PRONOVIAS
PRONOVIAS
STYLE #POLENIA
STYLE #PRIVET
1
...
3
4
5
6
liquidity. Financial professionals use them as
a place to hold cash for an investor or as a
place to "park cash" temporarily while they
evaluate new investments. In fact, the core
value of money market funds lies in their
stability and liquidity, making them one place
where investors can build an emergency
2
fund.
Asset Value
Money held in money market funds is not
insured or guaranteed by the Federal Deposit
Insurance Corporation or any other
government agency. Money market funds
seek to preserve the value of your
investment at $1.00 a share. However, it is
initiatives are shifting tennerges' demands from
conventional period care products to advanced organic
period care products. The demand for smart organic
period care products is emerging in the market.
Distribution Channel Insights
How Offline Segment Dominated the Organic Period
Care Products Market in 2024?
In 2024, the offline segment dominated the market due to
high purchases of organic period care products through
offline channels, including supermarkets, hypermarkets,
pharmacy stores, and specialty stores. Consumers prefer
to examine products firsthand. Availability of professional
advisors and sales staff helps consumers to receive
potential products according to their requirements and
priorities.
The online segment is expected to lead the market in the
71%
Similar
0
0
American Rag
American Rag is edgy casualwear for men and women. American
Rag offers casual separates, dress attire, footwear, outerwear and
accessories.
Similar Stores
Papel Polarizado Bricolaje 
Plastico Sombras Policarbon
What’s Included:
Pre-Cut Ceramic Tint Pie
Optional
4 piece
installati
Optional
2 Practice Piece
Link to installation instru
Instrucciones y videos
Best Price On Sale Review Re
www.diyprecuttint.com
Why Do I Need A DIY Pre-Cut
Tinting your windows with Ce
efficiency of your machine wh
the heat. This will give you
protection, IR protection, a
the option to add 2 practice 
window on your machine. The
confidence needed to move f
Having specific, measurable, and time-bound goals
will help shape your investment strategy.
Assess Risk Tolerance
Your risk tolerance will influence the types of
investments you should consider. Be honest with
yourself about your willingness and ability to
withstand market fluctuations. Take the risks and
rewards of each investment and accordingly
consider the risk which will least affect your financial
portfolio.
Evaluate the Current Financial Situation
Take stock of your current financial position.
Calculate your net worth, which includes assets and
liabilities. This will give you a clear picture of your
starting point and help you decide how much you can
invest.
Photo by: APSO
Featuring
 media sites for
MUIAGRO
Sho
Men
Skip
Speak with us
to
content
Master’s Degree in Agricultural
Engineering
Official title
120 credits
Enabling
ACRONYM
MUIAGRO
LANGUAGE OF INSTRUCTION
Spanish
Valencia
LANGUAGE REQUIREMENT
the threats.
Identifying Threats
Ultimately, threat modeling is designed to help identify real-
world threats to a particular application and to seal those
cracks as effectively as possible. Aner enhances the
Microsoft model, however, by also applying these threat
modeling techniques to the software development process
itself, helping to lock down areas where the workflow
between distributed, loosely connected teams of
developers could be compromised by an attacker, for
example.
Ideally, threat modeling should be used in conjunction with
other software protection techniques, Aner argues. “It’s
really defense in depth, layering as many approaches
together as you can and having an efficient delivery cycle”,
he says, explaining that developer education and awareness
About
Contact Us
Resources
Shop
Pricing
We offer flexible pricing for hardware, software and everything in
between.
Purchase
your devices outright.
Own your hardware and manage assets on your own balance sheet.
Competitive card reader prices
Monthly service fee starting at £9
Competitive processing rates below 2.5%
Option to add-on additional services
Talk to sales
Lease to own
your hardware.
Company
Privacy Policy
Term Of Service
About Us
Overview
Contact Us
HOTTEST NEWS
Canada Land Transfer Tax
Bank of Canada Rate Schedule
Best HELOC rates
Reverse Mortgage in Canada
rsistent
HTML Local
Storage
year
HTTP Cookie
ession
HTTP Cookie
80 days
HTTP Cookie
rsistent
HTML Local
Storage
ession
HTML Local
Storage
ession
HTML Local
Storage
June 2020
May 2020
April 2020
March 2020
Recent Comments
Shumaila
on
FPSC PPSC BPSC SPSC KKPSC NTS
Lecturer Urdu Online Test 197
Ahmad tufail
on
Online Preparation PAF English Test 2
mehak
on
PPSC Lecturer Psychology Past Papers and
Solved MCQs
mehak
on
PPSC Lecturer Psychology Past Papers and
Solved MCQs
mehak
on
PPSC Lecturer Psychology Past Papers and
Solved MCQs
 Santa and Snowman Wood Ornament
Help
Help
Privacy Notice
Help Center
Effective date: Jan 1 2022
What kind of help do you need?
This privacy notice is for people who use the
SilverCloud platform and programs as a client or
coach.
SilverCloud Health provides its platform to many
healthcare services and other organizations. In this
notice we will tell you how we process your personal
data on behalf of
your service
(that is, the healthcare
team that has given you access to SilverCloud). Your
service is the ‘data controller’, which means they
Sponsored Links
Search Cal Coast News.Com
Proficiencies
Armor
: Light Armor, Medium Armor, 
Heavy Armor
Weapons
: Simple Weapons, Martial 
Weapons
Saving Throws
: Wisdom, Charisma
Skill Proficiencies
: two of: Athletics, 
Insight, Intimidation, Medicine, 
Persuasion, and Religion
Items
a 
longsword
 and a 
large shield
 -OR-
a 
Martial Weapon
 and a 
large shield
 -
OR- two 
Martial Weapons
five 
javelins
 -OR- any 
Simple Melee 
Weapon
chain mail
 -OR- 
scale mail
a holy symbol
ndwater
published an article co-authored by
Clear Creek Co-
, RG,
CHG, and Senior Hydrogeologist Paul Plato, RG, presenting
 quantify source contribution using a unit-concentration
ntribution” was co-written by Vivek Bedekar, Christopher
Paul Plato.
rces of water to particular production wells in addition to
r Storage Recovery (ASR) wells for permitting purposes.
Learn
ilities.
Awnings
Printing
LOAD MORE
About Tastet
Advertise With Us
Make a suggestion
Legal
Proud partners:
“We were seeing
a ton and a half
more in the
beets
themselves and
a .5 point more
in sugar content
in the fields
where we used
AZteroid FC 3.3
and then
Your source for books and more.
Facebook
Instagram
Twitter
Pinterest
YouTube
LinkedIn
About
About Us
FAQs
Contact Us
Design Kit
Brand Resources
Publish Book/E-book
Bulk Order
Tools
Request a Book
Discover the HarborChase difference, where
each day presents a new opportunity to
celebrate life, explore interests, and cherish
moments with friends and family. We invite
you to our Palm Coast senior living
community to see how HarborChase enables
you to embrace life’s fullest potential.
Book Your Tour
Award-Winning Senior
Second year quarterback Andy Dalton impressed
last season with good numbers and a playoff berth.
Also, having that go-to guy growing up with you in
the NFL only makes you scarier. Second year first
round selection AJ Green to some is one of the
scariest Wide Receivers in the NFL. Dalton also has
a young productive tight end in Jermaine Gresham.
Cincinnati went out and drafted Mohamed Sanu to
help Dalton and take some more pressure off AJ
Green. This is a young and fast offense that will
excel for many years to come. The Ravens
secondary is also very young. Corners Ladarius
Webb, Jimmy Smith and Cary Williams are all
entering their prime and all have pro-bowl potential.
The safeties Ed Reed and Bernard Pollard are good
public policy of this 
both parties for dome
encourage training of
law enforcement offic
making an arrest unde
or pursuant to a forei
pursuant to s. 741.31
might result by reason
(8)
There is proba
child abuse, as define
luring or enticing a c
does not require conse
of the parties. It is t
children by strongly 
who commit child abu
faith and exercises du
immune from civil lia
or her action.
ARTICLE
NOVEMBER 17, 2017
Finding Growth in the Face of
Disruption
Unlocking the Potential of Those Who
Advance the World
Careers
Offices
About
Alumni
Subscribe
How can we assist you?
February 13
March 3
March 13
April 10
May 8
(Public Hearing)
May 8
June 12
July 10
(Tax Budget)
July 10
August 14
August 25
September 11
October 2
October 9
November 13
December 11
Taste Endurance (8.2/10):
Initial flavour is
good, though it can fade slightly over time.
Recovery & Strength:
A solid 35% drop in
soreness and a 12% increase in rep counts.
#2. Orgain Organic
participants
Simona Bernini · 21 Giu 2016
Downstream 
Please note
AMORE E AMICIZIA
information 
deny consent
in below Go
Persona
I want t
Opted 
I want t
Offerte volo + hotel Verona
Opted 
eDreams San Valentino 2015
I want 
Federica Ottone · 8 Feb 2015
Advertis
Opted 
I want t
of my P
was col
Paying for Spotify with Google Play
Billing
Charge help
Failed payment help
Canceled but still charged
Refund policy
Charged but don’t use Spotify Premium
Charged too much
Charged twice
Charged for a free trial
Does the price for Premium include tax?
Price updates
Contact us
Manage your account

▸ INSTRUCTIONS FOR THE TASK
Output an exact copy of the lines from the one holding "in below Go" to the last line of the data, inclusive, and nothing beyond that range.

▸ SOLUTION TO THIS TASK
in below Go
Persona
I want t
Opted 
I want t
Offerte volo + hotel Verona
Opted 
eDreams San Valentino 2015
I want 
Federica Ottone · 8 Feb 2015
Advertis
Opted 
I want t
of my P
was col
Paying for Spotify with Google Play
Billing
Charge help
Failed payment help
Canceled but still charged
Refund policy
Charged but don’t use Spotify Premium
Charged too much
Charged twice
Charged for a free trial
Does the price for Premium include tax?
Price updates
Contact us
Manage your account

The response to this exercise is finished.